Maria do Nascimento, representante do Comitê Popular, manisfestou-se contra a proposta. “É simples, se eu tenho uma conta, uma casa, uma empresa, eu tenho que arcar com as minhas despesas. É uma das maiores empresas de Passo Fundo e tem que ganhar dinheiro do meu bolso, da população?

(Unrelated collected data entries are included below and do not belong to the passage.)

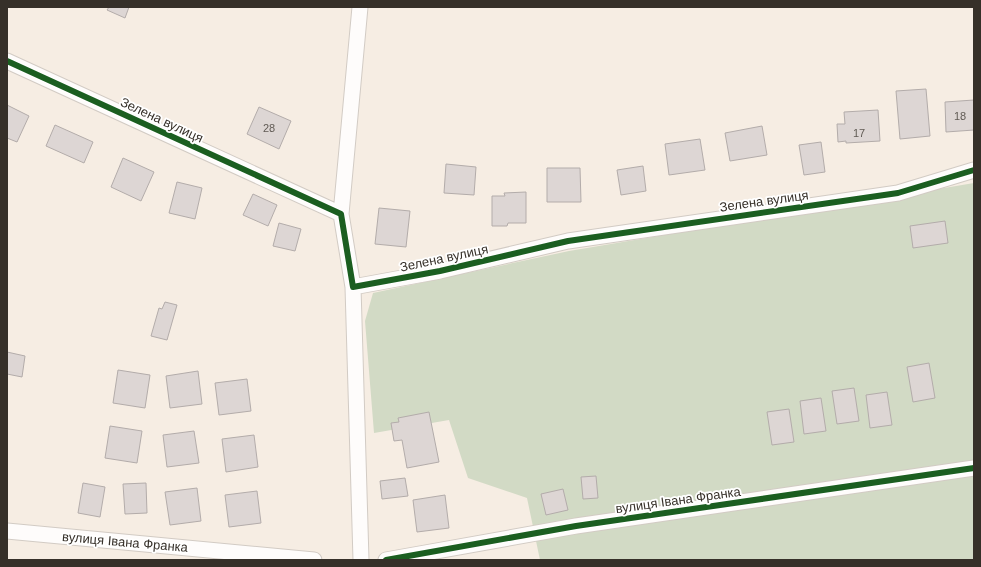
<svg xmlns="http://www.w3.org/2000/svg" width="981" height="567" font-family="Arial,sans-serif">
	<style>
		.green { fill: #d2dac5 }
		.building { fill: #ddd6d4; stroke: #b3acaa }
		.lines { fill: none; stroke-linecap: round; stroke-linejoin: round }
		.minor-casing { stroke: #d2cbc4; stroke-width: 17 }
		.minor { stroke: #fefcfb; stroke-width: 15 }
		.cycleway-casing { stroke: #fff; stroke-width: 8 }
		.cycleway { stroke: #1b5e20; stroke-width: 6 }
		.labels { text-anchor: middle; dominant-baseline: central; stroke-width: 3.5; stroke-linejoin: round; paint-order: stroke }
		.number-label { font-size: 11px; fill: #605a54 }
		.street-label { font-size: 13px; fill: #363029; stroke: #fff }
	</style>
	<rect width="100%" height="100%" fill="#f6ede3"/>
	<path class="green" d="M974,183V560H540L527,498L468,478L449,420L374,433L365,321L373,293L569,251Z"/>
	<path class="building" d="M109,7H129L125,18L107,10Z
		M926,89L930,136L900,139L896,91Z
		M974,100V130L946,132L945,102Z
		M7,105L29,116L17,142L7,138Z
		M259,107L291,121L279,149L247,134Z
		M878,110L880,141L846,143V141L838,142L837,124H845L844,112Z
		M55,125L93,142L84,163L46,146Z
		M762,126L767,155L730,161L725,133Z
		M700,139L705,170L669,175L665,144Z
		M821,142L825,172L804,175L799,145Z
		M123,158L154,172L141,201L111,187Z
		M446,164L476,167L474,195L444,193Z
		M643,166L646,191L621,195L617,170Z
		M547,168H580L581,202H547Z
		M177,182L202,188L195,219L169,213Z
		M526,192V223H508L507,226H492V196H505L504,193Z
		M253,194L277,205L268,226L243,215Z
		M379,208L410,211L406,247L375,244Z
		M945,221L948,243L913,248L910,226Z
		M279,223L301,229L295,251L273,246Z
		M165,302L177,305L167,340L151,336L159,308L162,309Z
		M7,352L25,356L22,377L7,374Z
		M929,363L935,398L913,402L907,367Z
		M118,370L150,375L145,408L113,403Z
		M198,371L202,404L170,408L166,376Z
		M247,379L251,411L219,415L215,383Z
		M854,388L859,421L837,424L832,391Z
		M887,392L892,425L870,428L866,395Z
		M821,398L826,431L804,434L800,401Z
		M789,409L794,442L772,445L767,412Z
		M429,412L439,462L407,468L402,440L394,441L391,423L399,422L398,418Z
		M110,426L142,431L137,463L105,458Z
		M194,431L199,463L167,467L163,435Z
		M254,435L258,467L226,472L222,439Z
		M596,476L598,498L583,499L581,477Z
		M405,478L408,496L382,499L380,481Z
		M83,483L105,487L100,517L78,513Z
		M146,483L147,513L125,514L123,484Z
		M197,488L201,521L170,525L165,492Z
		M563,489L568,510L546,515L541,494Z
		M257,491L261,523L229,527L225,495Z
		M445,495L449,528L417,532L413,500Z"/>
	<g class="lines">
		<g class="minor-casing">
			<path id="minor" d="M7,61L341,214L353,287L440,271L568,241L898,193L974,170
				M341,214L360,7
				M353,287L361,560
				M7,531L314,560
				M386,560L576,526L974,468"/>
		</g>
		<use href="#minor" class="minor"/>
		<g class="cycleway-casing">
			<path id="cycleway" d="M7,61L341,214L353,287L440,271L568,241L898,193L974,170
				M386,560L576,526L974,468"/>
		</g>
		<use href="#cycleway" class="cycleway"/>
	</g>
	<g class="labels">
		<g class="number-label">
			<text x="960" y="116">18</text>
			<text x="269" y="128">28</text>
			<text x="859" y="133">17</text>
		</g>
		<g class="street-label">
			<text transform="translate(162 120) rotate(25)">Зелена вулиця</text>
			<text transform="translate(764 201) rotate(-8)">Зелена вулиця</text>
			<text transform="translate(444 258) rotate(-12)">Зелена вулиця</text>
			<text transform="translate(678 500) rotate(-8)">вулиця Івана Франка</text>
			<text transform="translate(125 542) rotate(5)">вулиця Івана Франка</text>
		</g>
	</g>
	<rect width="981" height="567" fill="none" stroke="#363029" stroke-width="16"/>
</svg>
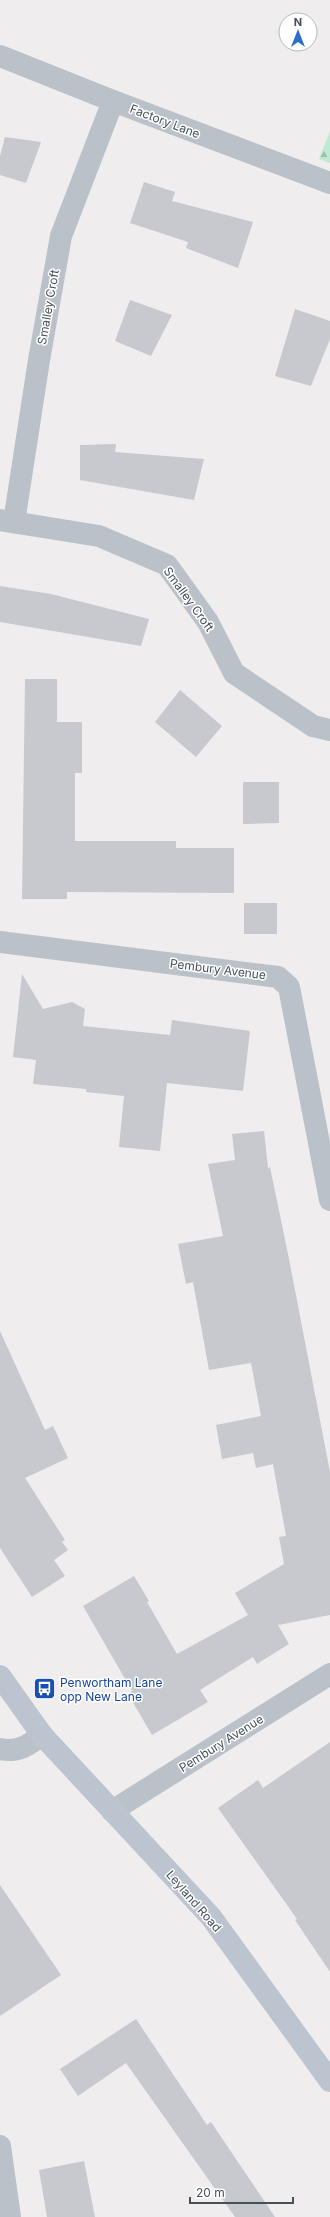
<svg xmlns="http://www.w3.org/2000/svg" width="330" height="2217" viewBox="0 0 330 2217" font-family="Inter,sans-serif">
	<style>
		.forest { fill: url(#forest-firs) }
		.building { fill: #c7c9cf }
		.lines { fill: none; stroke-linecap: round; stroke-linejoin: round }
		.minor { stroke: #bac1c8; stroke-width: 22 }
		.secondary { stroke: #bcc5cf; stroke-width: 22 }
		.labels { text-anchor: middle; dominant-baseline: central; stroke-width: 3; stroke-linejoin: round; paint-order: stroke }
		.street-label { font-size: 12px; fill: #475058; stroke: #fff }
		.transit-label { font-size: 12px; fill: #164399; stroke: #fff; text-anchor: start }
	</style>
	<defs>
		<pattern id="forest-firs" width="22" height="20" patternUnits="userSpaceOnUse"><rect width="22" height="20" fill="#bfe9d0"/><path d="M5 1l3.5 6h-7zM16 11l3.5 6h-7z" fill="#9dbfac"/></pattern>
	</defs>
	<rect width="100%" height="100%" fill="#efeded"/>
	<!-- forest -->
	<path class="forest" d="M330,131V163L319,159Z"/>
	<!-- building -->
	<path class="building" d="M5,137L41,142L26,183L0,175V156Z
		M144,182L175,192L172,201L253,222L238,268L186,248L188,242L130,223Z
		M130,300L172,315L151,356L115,341Z
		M295,309L330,321V339L311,386L275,376Z
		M116,444L115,452L204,459L194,500L80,480V445Z
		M0,586L51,594L149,619L141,646L0,622Z
		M25,679H57V722H82V773H75V841H176V848H234V893L67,892V899H22Z
		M180,690L222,726L196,757L155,722Z
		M243,782H279V823L243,824Z
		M244,903H277V934H244Z
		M22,974L43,1009L72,1002L85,1009L83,1026L170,1035L172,1020L250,1031L243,1091L167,1083L160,1151L119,1147L124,1096L86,1092V1089L33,1084L36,1060L13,1057Z
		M264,1131L268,1168L270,1167L289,1259L330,1472V1615L278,1625L289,1644L257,1664L253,1657L200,1690L208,1702L152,1735L128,1694L132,1691L83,1606L134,1576L149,1601L147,1602L177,1654L248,1615L235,1593L284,1564L279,1537L286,1536L273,1464L256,1468L253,1453L222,1459L216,1425L261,1416L251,1363L209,1370L193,1282L186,1284L178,1244L223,1236L208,1164L235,1160L232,1134Z
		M0,1331L45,1430L53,1426L68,1458L25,1478L65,1540L62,1542L68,1550L54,1560L65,1576L32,1597L0,1548Z
		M330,1742V1972L295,1920L297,1919L218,1808L258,1780L263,1788Z
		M0,1885L61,1975L0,2016Z
		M136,2019L207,2125L211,2122L275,2217H235L126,2063L78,2096L60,2069Z
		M84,2161L95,2217H47L39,2170Z"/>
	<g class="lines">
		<!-- minor -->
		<path class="minor" d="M0,56L113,101L330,183
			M0,520L99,536L167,565L208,622L234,673L313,726L330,730
			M14,522L39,360L61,236L113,101
			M0,942L278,977L289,987L330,1200
			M0,1749C18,1753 29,1745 42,1735
			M112,1811L330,1674
			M0,2146L10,2217"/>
		<!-- secondary -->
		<path class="secondary" d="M0,1676L42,1735L211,1917L330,2081"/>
	</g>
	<!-- icons -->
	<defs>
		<symbol id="bus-square" viewBox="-11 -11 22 22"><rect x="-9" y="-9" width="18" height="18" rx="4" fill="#1a4fb4" stroke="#fff"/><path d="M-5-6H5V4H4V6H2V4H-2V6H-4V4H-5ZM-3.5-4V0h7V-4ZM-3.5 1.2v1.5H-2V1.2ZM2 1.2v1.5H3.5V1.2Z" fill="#fff"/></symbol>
	</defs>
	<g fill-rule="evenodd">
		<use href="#bus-square" x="32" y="1676" width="25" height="25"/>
	</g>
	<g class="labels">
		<!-- street labels -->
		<g class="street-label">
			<text transform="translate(165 121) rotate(21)">Factory Lane</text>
			<text transform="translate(48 307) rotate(-80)">Smalley Croft</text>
			<text transform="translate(189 599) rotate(54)">Smalley Croft</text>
			<text transform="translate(218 969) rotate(7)">Pembury Avenue</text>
			<text transform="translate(221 1743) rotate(-32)">Pembury Avenue</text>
			<text transform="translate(194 1901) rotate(49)">Leyland Road</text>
		</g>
		<!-- transit labels -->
		<g class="transit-label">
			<text x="60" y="1682">Penwortham Lane<tspan x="60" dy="14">opp New Lane</tspan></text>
		</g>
	</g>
	<!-- north arrow -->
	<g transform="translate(298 32)"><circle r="19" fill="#ffffff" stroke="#b5b9bc"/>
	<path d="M0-3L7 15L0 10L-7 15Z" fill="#2d6eca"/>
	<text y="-6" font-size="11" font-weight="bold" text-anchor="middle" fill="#475058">N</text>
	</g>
	<!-- scale -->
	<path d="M190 2197v6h103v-6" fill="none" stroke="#475058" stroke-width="2"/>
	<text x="196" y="2197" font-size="12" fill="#475058" stroke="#ffffff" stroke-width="3" paint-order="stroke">20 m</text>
</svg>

Somos contra”, reiterou, ao apontar problemas no sistema.


Condições da frota

As condições de parte da frota e a frequência de horários também foram tópicos mencionados. “Esse subsídio deveria ser para os trabalhadores ganharem mais, para melhorarem a frota e os horários”, registrou Roselaine Boaventura, moradora do Bairro São Luiz Gonzaga, ao criticar a situação que presenciou em veículos da Codepas.



Regime de urgência

O presidente da Câmara, vereador Gio Krug (PSD), presidiu os trabalhos, destacando a importância do debate de um tema tão importante junto à comunidade. “Essa audiência foi proposta pelos parlamentares, reforçando o compromisso do Legislativo municipal em oportunizar e atender o princípio da participação popular”, disse. Em seu entendimento, o subsídio é inevitável, pois se a tarifa for ainda mais elevada, o cidadão não irá utilizar o serviço. “Temos que ter políticas públicas para recolocar a população no transporte urbano, sendo mais barato e mais prático. No momento em que o transporte público for mais rápido e ágil, as pessoas irão utilizá-lo mais”, ressaltou Krug.


Líder da oposição ao governo municipal na Câmara, a vereadora Regina Costa dos Santos (PDT) frisou que a audiência foi solicitada pela bancada, para ampliar a participação da comunidade no debate. “Ninguém diz enquanto oposição que é contra o subsídio, estamos nos posicionando contrários ao projeto de lei que está nesta Casa, que já está repassando valores significativos que não têm garantido a qualidade do serviço público de transporte no município”. A parlamentar cobrou a retirada do regime de urgência da matéria.

No cronograma atual, por tramitar em regime de urgência, o projeto deve ir à votação em Plenário até o dia três de julho.